Section 11-409, A.R.S. 1956 provides the method by which deputy sheriffs are appointed:

"A. The county officers enumerated in ยง 11-401 may, by and with the consent of, and at salaries fixed by the board, appoint deputies, stenographers, clerks and assistants necessary to conduct the affairs of their respective offices. The appointments shall be in writing, and filed in the office of the county recorder. "B. Deputies shall hold office at the pleasure of the officer appointing them. Deputies appointed by and with the advice and consent of the board of supervisors may be removed by the board or by the officer appointing them."

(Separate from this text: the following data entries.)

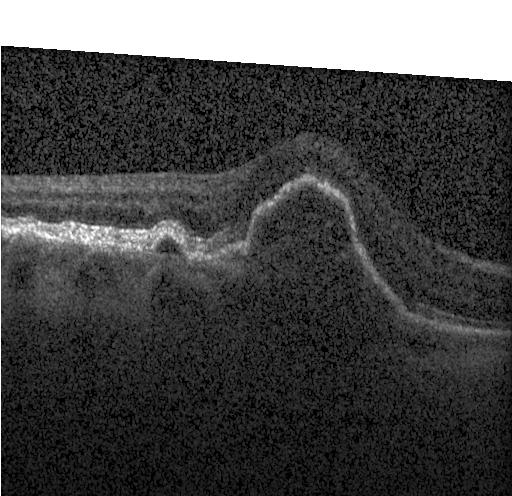 This B-scan demonstrates a choroidal neovascular membrane.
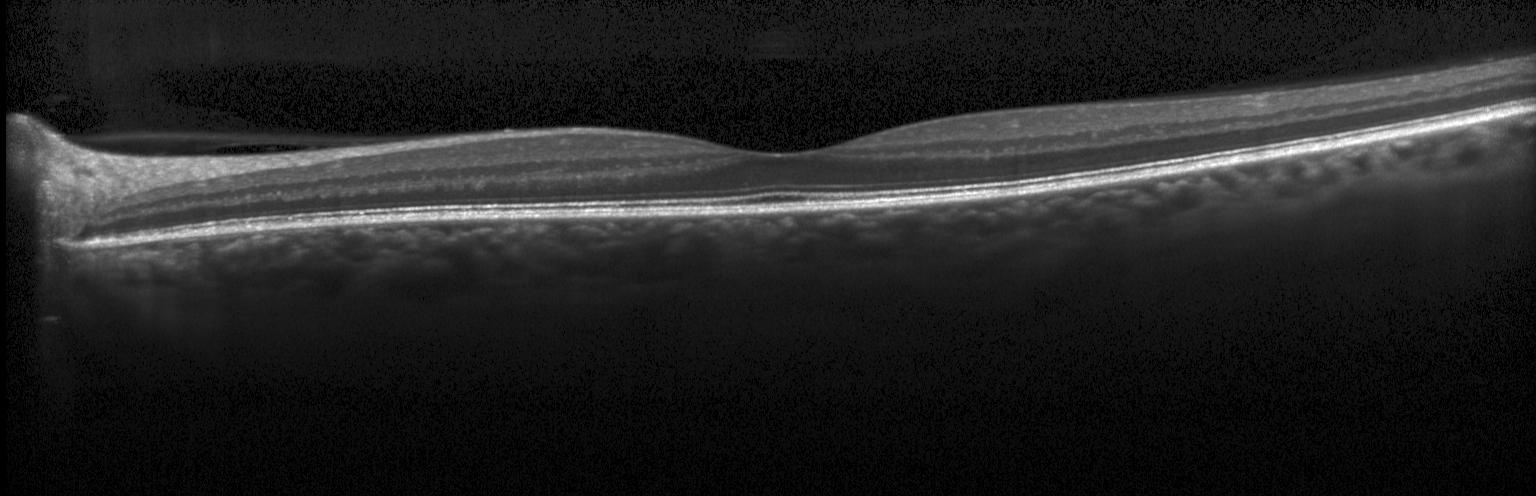
Through the macula, Heidelberg Spectralis, OCT line scan — Finding: no choroidal neovascularization, no diabetic macular edema, and no drusen.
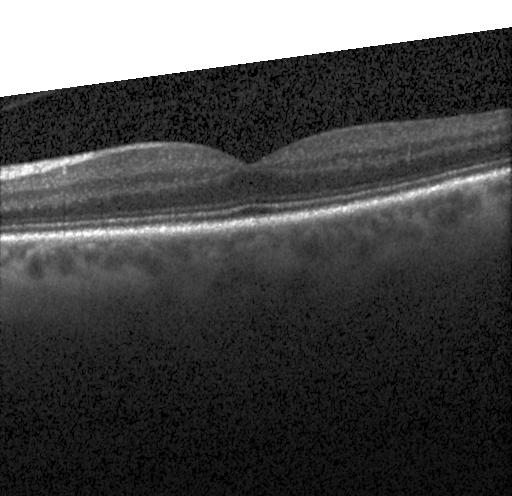
Diagnosis: no choroidal neovascularization, no diabetic macular edema, and no drusen.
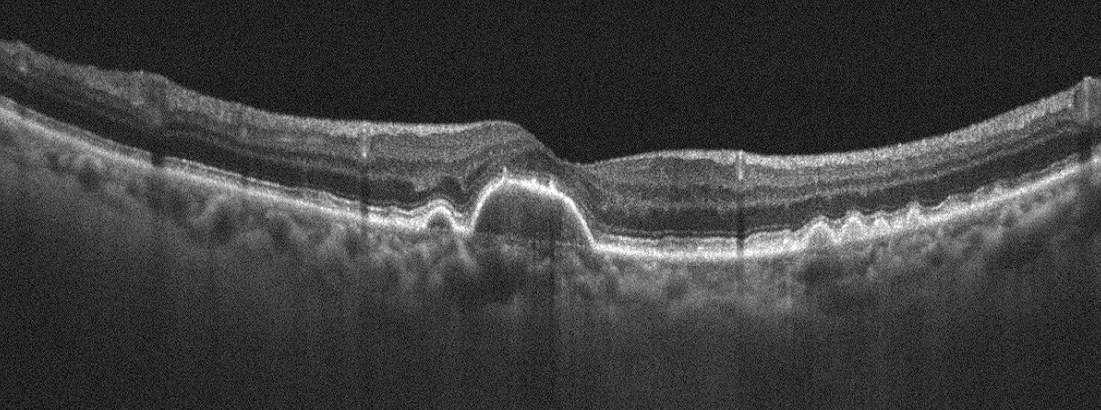
Optical coherence tomography scan. Finding: AMD.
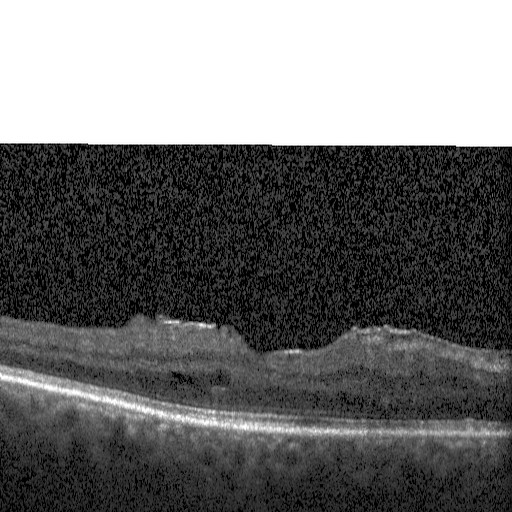

OCT scan showing diabetic macular edema.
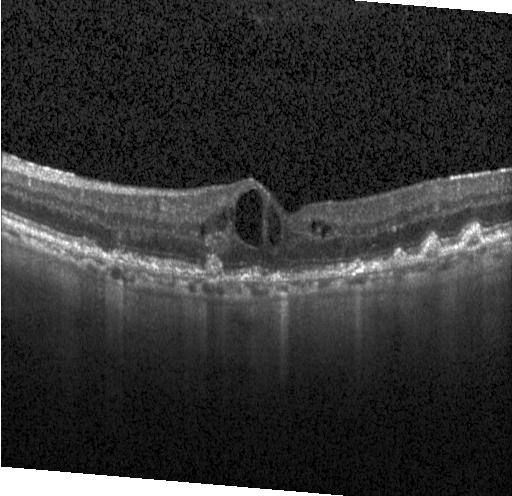

Retinal OCT cross-section · through the macula — Finding: choroidal neovascularization (CNV).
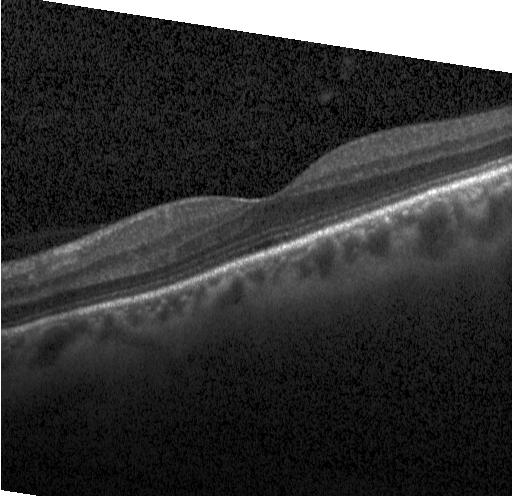 Assessment: neither choroidal neovascularization, diabetic macular edema, nor drusen.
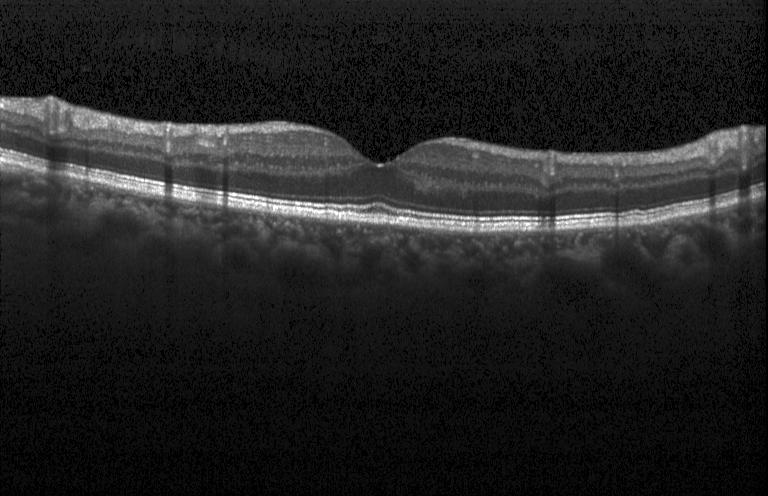
SD-OCT; optical coherence tomography B-scan; Heidelberg Spectralis; macular scan — No choroidal neovascularization, no diabetic macular edema, and no drusen.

In order for a deputy sheriff to be a de jure public officer, it must appear, pursuant to the foregoing statute, that he has been appointed in writing by and with the consent of the Board of Supervisors and the appointment filed in the office of the county recorder except the emergency appointments recognized in Section 11-441, subd. B, A.R.S. 1956. In the instant case, the Sheriff of Navajo County testified that he had appointed Dillon as a deputy sheriff and issued to him a card confirming the appointment. This is sufficient compliance with the statute that "appointments shall be in writing." There is no evidence that the appointment was ever formally approved by the Navajo County Board of Supervisors, but since the statute does not require any particular method, we think consent is sufficiently evidenced by the Board's acceptance of a bond executed by Dillon in the sum of $1,000 running to the State of Arizona and L. Ben Pearson, Sheriff of Navajo County, to faithfully perform such duties as may be imposed upon him by law in the discharge of the office of deputy sheriff. This bond was recorded in the office of the county recorder at the request of the Board of Supervisors.

As noted, the written appointment of Dillon as deputy sheriff was not recorded as is required by the statute. However, such statutes have often been construed as directory so that in any event his acts were valid as a de facto officer. 43 Am. Jur. 234, Public Officers, Section 483. It has been specifically held that the failure *289 of a deputy sheriff to qualify by filing his appointment and oath of office, as required by the statute, did not deprive him of de facto status. Gulbrandson v. Town of Midland, 72 S.D. 461, 36 N.W.2d 655. It is our conclusion that Ernest Dillon was a deputy sheriff against whom the offense of resisting or obstructing a public officer could be committed, but for the reasons stated, it is necessary to reverse this cause for a new trial and it is so ordered.

UDALL, C.J., and WINDES, PHELPS and LA PRADE, JJ., concur.